TEXT PASSAGE:
I assign each firm to either an SIC or GICS industry based on their reported code in the monthly CRSP data as of the previous June. e.g., if I was looking at Apple, Inc in September 2005, then I would assign Apple to its industry as of June 2005; whereas, if I was looking at Apple in May 2005, then I would assign Apple to its industry as of June 2004. I use $N_{i,y}$ to denote the number of securities in industry $i$ in year $y$ . In each of the figure below, I report the average number of firms in each industry on an annual basis over the sample period:

(2) $\begin{align*} \langle N_{i,y} \rangle &= \left\lfloor \frac{1}{Y} \cdot \sum_{y=1}^Y N_{i,y} \right\rfloor \end{align*}$

e.g., when replicating the results in Hou (2007), Table 1 I compute the average number of firms using $Y = 64$ June observations.

[Items from a dataset]

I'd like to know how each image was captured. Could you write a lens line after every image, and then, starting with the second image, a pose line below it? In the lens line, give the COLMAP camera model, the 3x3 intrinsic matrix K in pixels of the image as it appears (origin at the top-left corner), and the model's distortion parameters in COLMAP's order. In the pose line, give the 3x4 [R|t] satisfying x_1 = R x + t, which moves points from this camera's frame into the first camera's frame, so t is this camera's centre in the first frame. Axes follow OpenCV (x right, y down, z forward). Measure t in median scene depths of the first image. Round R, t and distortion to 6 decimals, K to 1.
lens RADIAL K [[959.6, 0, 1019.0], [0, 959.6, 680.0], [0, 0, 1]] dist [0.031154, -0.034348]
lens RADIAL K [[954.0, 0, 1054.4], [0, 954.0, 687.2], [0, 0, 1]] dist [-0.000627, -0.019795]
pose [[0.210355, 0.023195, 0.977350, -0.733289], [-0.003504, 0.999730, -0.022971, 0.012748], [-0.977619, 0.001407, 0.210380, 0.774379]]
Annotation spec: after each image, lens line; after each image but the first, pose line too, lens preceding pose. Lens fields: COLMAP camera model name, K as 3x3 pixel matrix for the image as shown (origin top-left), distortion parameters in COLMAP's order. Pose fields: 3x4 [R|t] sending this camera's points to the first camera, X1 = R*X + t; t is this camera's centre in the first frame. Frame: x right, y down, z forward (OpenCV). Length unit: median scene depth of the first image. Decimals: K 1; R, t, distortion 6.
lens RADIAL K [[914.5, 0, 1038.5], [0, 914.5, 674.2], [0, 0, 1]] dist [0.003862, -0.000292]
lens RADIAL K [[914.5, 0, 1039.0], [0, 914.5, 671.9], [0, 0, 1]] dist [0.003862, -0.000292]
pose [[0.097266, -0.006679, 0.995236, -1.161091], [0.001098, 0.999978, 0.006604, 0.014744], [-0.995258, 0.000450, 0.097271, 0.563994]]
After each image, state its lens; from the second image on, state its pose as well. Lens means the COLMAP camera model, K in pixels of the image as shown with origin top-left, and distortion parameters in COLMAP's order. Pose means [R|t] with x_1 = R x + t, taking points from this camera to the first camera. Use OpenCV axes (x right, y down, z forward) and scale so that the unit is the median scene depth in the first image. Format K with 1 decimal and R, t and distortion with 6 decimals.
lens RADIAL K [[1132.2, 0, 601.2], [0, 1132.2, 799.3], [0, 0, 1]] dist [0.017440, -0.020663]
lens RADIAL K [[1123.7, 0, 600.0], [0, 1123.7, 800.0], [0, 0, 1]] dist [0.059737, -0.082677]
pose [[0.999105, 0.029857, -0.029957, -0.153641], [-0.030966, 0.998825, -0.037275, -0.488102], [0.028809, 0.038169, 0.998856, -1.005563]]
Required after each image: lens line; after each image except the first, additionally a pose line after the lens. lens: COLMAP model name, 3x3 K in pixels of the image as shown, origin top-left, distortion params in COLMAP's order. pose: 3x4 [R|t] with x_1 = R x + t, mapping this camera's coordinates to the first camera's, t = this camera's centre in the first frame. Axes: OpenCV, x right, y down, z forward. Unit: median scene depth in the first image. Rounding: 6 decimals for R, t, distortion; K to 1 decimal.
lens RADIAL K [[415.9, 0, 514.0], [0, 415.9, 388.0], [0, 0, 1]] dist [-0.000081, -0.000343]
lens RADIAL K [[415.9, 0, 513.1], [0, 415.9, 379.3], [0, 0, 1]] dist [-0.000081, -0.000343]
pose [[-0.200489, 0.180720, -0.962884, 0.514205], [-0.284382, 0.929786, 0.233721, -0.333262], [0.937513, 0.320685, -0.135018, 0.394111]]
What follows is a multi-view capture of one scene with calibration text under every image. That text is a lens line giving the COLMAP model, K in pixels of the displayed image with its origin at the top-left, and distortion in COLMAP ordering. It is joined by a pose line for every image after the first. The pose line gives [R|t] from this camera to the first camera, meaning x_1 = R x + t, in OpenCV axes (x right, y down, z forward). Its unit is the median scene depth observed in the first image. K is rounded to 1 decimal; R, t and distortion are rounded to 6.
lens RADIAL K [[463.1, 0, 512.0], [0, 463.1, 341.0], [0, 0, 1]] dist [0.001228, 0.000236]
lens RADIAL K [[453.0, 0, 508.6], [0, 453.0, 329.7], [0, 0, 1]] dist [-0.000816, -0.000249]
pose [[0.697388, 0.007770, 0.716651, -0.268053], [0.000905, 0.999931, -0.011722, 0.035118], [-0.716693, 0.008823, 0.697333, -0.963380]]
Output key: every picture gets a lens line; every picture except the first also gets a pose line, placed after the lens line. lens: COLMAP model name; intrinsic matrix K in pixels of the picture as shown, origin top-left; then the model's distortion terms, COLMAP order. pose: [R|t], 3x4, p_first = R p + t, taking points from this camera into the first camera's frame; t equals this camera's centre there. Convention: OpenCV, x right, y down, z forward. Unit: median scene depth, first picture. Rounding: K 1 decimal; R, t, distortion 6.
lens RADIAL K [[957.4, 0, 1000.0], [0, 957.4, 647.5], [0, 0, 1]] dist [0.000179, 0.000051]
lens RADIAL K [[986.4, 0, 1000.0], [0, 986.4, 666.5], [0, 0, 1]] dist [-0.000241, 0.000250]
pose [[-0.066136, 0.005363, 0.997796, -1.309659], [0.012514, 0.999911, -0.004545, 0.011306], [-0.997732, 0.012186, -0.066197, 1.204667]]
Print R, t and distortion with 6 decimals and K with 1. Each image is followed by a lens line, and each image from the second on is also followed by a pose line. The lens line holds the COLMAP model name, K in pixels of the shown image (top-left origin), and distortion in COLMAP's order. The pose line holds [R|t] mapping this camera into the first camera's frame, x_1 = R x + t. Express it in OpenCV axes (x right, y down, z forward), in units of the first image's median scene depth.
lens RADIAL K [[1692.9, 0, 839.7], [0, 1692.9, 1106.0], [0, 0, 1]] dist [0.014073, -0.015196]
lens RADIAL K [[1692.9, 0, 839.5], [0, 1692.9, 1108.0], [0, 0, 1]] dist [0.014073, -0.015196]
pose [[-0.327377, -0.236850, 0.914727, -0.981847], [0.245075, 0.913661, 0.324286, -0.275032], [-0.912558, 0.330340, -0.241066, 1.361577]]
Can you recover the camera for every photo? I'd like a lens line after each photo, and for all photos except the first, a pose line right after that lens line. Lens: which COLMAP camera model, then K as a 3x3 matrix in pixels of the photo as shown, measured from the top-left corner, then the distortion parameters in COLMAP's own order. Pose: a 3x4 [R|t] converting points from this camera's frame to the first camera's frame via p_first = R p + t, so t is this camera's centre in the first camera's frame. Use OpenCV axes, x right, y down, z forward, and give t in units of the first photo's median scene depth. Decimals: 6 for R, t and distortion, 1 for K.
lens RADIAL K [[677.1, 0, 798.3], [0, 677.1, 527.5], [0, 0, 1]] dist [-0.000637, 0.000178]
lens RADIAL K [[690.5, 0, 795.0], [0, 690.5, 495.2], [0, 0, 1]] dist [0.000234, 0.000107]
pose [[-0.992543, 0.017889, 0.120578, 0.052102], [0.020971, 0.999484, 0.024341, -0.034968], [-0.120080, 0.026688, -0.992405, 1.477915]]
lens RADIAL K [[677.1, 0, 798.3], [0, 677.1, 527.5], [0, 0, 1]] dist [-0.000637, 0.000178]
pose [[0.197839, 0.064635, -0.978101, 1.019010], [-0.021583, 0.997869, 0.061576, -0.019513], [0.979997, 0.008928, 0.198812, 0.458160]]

PROBLEM DESCRIPTION:
Answer these questions from the passage on industry assignment:
(a) In which data is the reported industry code for each firm found?
(b) In the Apple illustration, as of which month and year would Apple's industry be taken if Apple were examined in May 2005?
(c) How many June observations are used to compute the average number of firms when replicating Hou (2007), Table 1?
The items are separate material, unrelated to the passage on industry assignment.

WRITTEN SOLUTION:
(a) The monthly CRSP data, as of the previous June.
(b) June 2004.
(c) 64.